Along this subject, is the blaming of Cisely for her father molesting her. After seeing this film, all three of us went to get dinner and discuss the film, at the restaurant, other black folks joined our discussion (it’s a real black and local community spot, this happens regularly). Additionally, I have discussed this scene in particular with other black people and literally almost every single person calls this child a hoe, “fast” “acting grown” etc and zero blame is placed on her shit father. I’d say I’m confused but not really. Sexual abuse is swept under the rug really everywhere but in the black community in particular. I don’t care if that child walked downstairs naked, that man is a GROWN and knew it was his daughter yet allowed it anyways. Not to mention the mental abuse he already caused on her to get her to that point. Sorry, but anyone who supports that is pure garbage and so is this narrative.

Why Is Everyone's Response to Kill Each Other?

I lost count on how many times people in this family are presented with a problem, and their first response is to suggest murder, like whet? Why? At one point, the aunt threatens to kill Cisely and she meant it. You gone kill your niece because YOUR brother is a cheating, abusive pedophile? What are we watching?

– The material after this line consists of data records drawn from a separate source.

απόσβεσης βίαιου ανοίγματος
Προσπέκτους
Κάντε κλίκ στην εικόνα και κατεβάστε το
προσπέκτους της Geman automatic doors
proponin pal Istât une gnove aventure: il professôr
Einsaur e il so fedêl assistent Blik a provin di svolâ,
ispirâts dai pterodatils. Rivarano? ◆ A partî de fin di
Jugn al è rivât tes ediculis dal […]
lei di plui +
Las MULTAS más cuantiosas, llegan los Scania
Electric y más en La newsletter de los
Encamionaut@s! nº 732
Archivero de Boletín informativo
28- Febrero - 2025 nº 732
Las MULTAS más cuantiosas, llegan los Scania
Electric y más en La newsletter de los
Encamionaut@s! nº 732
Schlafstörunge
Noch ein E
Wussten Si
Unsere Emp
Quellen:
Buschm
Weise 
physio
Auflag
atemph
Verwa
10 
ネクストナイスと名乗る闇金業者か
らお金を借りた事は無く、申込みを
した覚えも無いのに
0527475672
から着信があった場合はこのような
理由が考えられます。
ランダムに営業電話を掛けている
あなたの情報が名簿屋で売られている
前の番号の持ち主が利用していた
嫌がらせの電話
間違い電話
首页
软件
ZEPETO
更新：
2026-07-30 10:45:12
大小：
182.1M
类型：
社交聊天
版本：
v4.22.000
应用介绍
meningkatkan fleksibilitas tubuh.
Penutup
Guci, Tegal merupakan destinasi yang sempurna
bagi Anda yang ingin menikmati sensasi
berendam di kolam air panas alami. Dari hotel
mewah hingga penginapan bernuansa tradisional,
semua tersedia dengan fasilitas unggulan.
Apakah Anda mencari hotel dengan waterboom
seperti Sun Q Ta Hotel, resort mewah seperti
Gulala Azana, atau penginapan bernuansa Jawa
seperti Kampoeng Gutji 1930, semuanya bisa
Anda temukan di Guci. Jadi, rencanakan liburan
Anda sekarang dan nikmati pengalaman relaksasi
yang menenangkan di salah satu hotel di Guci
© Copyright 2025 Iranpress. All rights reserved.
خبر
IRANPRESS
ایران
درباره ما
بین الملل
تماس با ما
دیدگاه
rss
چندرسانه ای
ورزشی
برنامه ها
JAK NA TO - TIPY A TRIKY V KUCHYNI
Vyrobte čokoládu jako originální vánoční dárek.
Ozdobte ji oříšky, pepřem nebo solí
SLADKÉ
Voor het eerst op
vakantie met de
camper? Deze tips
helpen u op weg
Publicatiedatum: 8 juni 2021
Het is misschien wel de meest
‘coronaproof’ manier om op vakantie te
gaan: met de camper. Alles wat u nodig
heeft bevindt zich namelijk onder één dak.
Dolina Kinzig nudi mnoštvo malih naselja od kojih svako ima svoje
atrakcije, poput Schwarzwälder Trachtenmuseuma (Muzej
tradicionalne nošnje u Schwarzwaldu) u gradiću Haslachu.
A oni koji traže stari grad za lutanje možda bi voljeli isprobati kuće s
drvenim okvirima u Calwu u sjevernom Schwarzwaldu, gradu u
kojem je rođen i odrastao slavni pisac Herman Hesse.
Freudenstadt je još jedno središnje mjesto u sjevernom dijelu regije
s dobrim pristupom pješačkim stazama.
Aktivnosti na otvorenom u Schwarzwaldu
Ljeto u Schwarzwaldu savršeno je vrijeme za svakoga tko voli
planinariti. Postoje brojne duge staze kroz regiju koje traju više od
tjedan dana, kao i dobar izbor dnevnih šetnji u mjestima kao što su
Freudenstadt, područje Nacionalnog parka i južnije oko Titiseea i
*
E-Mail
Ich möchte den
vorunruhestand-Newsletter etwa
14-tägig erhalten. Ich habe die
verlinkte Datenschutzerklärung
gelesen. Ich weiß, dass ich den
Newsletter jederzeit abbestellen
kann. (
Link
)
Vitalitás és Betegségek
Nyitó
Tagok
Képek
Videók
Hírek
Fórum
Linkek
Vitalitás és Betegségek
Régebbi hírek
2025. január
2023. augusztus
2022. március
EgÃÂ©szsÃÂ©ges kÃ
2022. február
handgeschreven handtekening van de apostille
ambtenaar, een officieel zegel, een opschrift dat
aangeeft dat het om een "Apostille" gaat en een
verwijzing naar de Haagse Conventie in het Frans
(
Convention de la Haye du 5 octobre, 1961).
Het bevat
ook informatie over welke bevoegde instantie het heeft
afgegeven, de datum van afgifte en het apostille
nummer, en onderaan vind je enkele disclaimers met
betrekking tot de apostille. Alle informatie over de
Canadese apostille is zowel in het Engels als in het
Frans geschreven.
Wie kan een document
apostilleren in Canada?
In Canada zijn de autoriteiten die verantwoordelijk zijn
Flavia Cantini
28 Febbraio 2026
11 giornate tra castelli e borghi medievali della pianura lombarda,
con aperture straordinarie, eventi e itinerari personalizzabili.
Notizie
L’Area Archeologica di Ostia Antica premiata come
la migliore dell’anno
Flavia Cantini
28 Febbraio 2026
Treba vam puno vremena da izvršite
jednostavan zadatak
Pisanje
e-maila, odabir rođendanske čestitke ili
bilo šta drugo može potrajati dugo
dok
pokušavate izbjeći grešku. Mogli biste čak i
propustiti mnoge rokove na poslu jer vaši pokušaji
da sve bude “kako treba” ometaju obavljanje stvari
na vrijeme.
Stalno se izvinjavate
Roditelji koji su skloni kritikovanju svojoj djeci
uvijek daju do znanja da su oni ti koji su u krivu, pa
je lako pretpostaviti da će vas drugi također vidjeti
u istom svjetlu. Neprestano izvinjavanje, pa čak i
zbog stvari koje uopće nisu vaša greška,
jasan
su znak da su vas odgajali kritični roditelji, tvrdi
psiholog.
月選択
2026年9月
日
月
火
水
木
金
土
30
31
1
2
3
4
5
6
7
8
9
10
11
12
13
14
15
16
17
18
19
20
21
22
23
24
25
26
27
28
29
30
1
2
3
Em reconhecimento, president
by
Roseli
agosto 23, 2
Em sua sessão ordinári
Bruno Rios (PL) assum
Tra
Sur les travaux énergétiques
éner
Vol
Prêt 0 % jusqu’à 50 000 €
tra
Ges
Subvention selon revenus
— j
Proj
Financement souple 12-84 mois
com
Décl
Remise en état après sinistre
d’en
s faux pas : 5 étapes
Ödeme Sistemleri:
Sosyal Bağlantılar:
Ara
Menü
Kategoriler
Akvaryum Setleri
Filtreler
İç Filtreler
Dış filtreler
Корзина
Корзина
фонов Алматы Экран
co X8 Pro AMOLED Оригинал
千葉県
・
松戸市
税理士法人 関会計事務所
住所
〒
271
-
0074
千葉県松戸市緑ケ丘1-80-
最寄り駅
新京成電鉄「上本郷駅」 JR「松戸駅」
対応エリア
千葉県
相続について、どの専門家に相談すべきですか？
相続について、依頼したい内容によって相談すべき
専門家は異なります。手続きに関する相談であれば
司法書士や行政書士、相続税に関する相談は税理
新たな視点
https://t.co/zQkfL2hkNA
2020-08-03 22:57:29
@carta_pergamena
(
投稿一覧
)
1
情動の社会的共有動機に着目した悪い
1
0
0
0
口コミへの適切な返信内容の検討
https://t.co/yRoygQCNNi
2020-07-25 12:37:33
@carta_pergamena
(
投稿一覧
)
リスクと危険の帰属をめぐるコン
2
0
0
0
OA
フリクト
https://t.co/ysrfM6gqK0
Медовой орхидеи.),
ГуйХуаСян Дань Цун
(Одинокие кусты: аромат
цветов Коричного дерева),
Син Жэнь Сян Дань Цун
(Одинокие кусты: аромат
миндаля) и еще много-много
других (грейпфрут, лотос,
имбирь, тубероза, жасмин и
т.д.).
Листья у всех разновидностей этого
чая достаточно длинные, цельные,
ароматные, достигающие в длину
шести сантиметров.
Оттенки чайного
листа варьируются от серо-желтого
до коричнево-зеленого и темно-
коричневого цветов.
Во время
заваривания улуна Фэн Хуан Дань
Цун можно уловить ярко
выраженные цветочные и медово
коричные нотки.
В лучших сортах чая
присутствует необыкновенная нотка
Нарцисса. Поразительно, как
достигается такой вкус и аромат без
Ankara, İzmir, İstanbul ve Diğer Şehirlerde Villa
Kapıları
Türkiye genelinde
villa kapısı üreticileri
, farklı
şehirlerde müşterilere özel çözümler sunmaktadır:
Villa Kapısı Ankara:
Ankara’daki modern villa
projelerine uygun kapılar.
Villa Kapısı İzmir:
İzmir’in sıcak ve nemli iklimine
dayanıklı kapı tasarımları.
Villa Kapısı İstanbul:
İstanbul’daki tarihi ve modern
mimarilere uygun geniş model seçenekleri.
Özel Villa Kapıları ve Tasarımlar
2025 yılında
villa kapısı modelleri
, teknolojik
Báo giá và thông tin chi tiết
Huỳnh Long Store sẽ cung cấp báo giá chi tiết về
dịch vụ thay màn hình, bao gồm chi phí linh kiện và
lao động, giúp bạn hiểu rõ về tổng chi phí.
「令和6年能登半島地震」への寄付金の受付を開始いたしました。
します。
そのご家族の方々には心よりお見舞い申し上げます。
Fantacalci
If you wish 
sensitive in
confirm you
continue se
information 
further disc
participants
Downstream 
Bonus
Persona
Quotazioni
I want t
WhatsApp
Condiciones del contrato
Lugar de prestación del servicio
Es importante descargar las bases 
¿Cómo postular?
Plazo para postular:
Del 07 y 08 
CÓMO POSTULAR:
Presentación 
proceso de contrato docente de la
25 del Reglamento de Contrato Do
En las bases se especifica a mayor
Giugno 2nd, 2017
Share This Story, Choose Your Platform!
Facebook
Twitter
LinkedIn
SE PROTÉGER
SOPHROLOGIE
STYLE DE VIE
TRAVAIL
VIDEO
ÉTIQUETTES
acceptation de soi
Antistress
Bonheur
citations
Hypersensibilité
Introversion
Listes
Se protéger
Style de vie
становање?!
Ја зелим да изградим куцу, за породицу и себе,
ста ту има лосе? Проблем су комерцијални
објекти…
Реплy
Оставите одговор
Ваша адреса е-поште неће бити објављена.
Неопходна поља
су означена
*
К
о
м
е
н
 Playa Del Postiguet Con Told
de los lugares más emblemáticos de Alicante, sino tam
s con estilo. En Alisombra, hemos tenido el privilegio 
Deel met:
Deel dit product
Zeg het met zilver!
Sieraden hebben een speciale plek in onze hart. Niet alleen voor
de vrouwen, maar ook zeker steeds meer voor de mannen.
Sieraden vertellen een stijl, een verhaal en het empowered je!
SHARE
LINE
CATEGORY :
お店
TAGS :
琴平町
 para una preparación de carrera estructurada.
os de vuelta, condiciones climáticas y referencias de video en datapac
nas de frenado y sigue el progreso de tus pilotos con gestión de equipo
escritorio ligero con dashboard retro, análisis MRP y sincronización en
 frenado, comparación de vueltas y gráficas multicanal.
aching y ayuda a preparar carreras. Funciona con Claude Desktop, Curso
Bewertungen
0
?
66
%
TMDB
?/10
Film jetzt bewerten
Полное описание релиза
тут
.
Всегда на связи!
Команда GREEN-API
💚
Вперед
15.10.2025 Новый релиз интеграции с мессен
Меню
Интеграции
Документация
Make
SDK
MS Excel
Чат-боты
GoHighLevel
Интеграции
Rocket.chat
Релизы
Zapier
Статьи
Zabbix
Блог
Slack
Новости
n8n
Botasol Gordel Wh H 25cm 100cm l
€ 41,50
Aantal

What Was The Take Away Here?


Finally, what was the message? We discussed this at length and none of us could figure out what we were supposed to walk away from that movie knowing or feeling. Fine, you want to make a film about abuse, cool, but where is the message or the point? I was waiting for some sort of a “we survived this fucked up situation and overcame” type resolution but instead we literally just started another day like nothing happened. Maybe this only made sense in 1997 when it was released, but in 2018, I don’t see the take away. I didn’t come out the otherside with any more or less information than I had when I started it. I was just left confused.

I know this will probably cancel my black card but I don’t really care. I don’t get the hype and I’m not interested in cosigning movies about black abuse. For all these commentary and praise I’ve been hearing for 27 years, I was severely underwhelmed.